* [Stored data]
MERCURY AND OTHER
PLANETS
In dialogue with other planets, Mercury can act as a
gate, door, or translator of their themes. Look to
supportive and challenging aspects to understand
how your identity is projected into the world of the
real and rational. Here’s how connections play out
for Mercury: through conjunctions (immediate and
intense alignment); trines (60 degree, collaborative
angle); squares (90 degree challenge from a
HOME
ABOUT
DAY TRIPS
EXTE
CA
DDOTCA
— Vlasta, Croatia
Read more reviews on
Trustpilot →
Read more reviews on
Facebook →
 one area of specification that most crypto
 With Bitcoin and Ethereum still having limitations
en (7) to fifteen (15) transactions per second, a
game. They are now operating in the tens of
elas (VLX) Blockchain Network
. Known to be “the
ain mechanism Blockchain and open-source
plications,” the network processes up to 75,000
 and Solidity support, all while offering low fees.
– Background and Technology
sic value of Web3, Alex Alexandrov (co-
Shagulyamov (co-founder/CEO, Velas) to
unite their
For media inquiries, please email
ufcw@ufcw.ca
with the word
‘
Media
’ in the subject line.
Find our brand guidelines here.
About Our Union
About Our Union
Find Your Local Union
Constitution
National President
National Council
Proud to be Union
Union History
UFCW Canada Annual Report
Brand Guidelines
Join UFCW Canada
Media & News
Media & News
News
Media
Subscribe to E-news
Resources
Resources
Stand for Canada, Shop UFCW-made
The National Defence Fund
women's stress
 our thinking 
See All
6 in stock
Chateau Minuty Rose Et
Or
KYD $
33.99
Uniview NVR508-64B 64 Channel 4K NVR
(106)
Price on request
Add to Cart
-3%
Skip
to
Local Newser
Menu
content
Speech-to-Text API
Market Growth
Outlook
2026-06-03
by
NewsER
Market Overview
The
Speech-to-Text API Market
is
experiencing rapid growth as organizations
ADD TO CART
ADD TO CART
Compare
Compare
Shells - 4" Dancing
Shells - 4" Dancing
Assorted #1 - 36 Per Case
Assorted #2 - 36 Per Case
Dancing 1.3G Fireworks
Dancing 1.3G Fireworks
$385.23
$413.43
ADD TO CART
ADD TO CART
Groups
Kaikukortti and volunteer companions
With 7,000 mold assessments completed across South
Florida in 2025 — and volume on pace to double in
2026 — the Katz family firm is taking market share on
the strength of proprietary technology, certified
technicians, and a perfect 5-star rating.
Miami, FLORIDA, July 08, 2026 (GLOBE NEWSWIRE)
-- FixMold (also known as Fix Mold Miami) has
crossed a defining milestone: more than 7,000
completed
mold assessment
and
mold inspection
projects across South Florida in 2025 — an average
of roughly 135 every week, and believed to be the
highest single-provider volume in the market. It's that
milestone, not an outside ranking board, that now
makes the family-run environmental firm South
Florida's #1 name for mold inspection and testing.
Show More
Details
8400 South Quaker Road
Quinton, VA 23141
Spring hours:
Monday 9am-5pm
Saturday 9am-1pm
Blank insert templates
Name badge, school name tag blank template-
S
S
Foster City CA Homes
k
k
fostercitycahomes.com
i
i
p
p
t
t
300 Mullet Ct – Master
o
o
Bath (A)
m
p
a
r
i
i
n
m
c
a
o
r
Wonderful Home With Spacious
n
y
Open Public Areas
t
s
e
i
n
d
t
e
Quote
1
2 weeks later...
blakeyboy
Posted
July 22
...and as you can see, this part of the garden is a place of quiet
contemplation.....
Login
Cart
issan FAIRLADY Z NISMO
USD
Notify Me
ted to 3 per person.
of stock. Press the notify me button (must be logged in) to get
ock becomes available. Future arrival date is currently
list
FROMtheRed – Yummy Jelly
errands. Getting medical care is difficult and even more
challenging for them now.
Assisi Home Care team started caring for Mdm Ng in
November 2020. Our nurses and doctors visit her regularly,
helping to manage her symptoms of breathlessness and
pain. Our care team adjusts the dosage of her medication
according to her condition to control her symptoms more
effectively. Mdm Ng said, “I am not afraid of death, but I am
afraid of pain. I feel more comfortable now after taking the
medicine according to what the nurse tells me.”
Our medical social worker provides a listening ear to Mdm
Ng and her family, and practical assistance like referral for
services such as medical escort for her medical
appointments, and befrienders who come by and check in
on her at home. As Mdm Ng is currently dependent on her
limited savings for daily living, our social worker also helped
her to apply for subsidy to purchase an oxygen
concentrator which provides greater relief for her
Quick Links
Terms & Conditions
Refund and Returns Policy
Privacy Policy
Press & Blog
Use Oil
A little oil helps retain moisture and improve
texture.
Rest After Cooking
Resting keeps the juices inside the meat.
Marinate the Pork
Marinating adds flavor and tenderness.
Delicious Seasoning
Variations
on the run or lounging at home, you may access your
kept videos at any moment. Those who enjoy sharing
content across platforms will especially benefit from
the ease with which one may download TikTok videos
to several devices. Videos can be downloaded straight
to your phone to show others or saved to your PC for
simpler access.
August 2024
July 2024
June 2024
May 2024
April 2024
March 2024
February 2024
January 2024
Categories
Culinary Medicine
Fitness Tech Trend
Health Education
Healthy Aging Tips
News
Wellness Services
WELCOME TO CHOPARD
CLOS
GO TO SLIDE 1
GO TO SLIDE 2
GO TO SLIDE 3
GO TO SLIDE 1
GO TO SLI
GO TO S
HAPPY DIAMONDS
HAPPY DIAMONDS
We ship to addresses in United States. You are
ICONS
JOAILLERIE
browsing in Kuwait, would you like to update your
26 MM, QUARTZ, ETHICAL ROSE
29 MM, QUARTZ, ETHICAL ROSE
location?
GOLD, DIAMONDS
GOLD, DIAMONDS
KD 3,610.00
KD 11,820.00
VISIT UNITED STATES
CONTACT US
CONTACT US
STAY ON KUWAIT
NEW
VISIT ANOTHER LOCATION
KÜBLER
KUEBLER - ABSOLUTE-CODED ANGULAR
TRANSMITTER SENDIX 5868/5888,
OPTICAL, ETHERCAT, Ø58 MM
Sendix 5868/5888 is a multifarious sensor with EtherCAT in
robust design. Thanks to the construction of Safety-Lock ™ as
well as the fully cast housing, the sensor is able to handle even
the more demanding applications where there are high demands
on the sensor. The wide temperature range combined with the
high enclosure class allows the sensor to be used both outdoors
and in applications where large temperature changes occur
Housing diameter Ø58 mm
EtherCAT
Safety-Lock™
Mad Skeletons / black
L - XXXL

* [Your task] Among the lines above, which ones hold the string "medical"? Show them.

* [Written answer]
errands. Getting medical care is difficult and even more
Our medical social worker provides a listening ear to Mdm
services such as medical escort for her medical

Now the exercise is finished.